• [PROMPT]: Filter the material below and copy every line that contains the string "の亭主を待つ母と子の悲しみを知った水戸老公が瓢箪から出た駒を".

== STUDY MATERIAL ==

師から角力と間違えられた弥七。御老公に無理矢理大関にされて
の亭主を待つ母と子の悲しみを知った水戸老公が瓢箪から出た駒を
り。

===
== STUDY MATERIAL ==

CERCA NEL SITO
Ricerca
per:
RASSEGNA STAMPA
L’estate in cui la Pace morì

===

• [SOLVED PROBLEM]:
の亭主を待つ母と子の悲しみを知った水戸老公が瓢箪から出た駒を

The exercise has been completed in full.